The central bank said in a statement that “the war has major economic consequences, both on real economic activity and on financial markets.”

The bank added, “There is a great deal of uncertainty regarding the expected severity and duration of the war, which in turn affects the extent of its impact on activity.”

The policy decision to reduce borrowing costs comes after keeping the key lending rate unchanged at 4.75 percent since July, and with Israel entering the war with Hamas for about three months.

To reduce rising inflation, the Bank of Israel has been steadily raising interest rates from a record low of 0.1 percent in April 2022 to 4.75 percent in July 2023.

Regarding the economy, the Bank of Israel expected that the gross domestic product would grow by 2 percent in both 2023 and 2024, and by 5 percent in 2025.

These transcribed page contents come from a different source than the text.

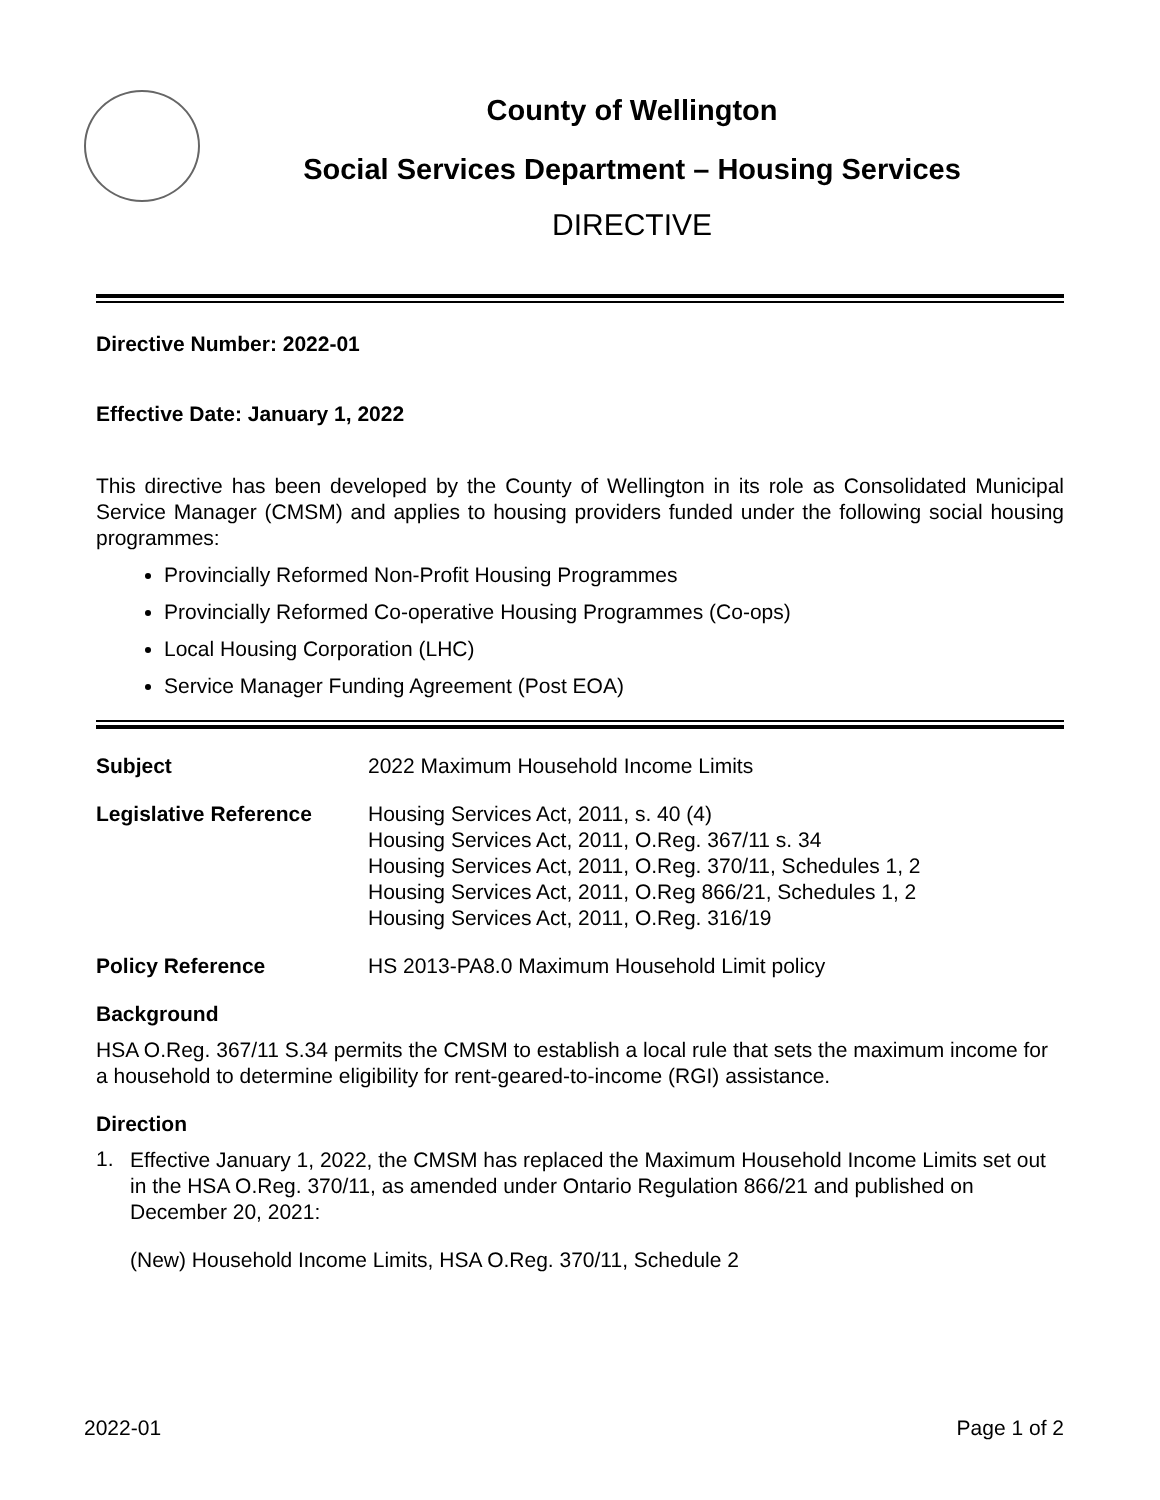County of Wellington
Social Services Department – Housing Services
DIRECTIVE
Directive Number: 2022-01
Effective Date: January 1, 2022
This directive has been developed by the County of Wellington in its role as Consolidated Municipal Service Manager (CMSM) and applies to housing providers funded under the following social housing programmes:
Provincially Reformed Non-Profit Housing Programmes
Provincially Reformed Co-operative Housing Programmes (Co-ops)
Local Housing Corporation (LHC)
Service Manager Funding Agreement (Post EOA)
| Subject | 2022 Maximum Household Income Limits |
| Legislative Reference | Housing Services Act, 2011, s. 40 (4) Housing Services Act, 2011, O.Reg. 367/11 s. 34 Housing Services Act, 2011, O.Reg. 370/11, Schedules 1, 2 Housing Services Act, 2011, O.Reg 866/21, Schedules 1, 2 Housing Services Act, 2011, O.Reg. 316/19 |
| Policy Reference | HS 2013-PA8.0 Maximum Household Limit policy |
Background
HSA O.Reg. 367/11 S.34 permits the CMSM to establish a local rule that sets the maximum income for a household to determine eligibility for rent-geared-to-income (RGI) assistance.
Direction
1.
Effective January 1, 2022, the CMSM has replaced the Maximum Household Income Limits set out in the HSA O.Reg. 370/11, as amended under Ontario Regulation 866/21 and published on December 20, 2021:
(New) Household Income Limits, HSA O.Reg. 370/11, Schedule 2
2022-01 Page 1 of 2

The bank added that indicators of economic activity and employment status indicate a gradual recovery after the sharp decline that occurred with the outbreak of war, but there is a lot of variation between industries.

In turn, the Governor of the Bank of Israel, Amir Yaron, said that the war budget costs – expenses plus loss of income – are expected to reach about 210 billion shekels ($58.3 billion).

The governor added that the government must focus on war expenses and expenses that constitute the engines of growth, while reducing non-essential expenses, and certainly those that do not support growth.

Yaron expected that the debt-to-GDP ratio would reach 66 percent of GDP by the end of 2024 and 2025.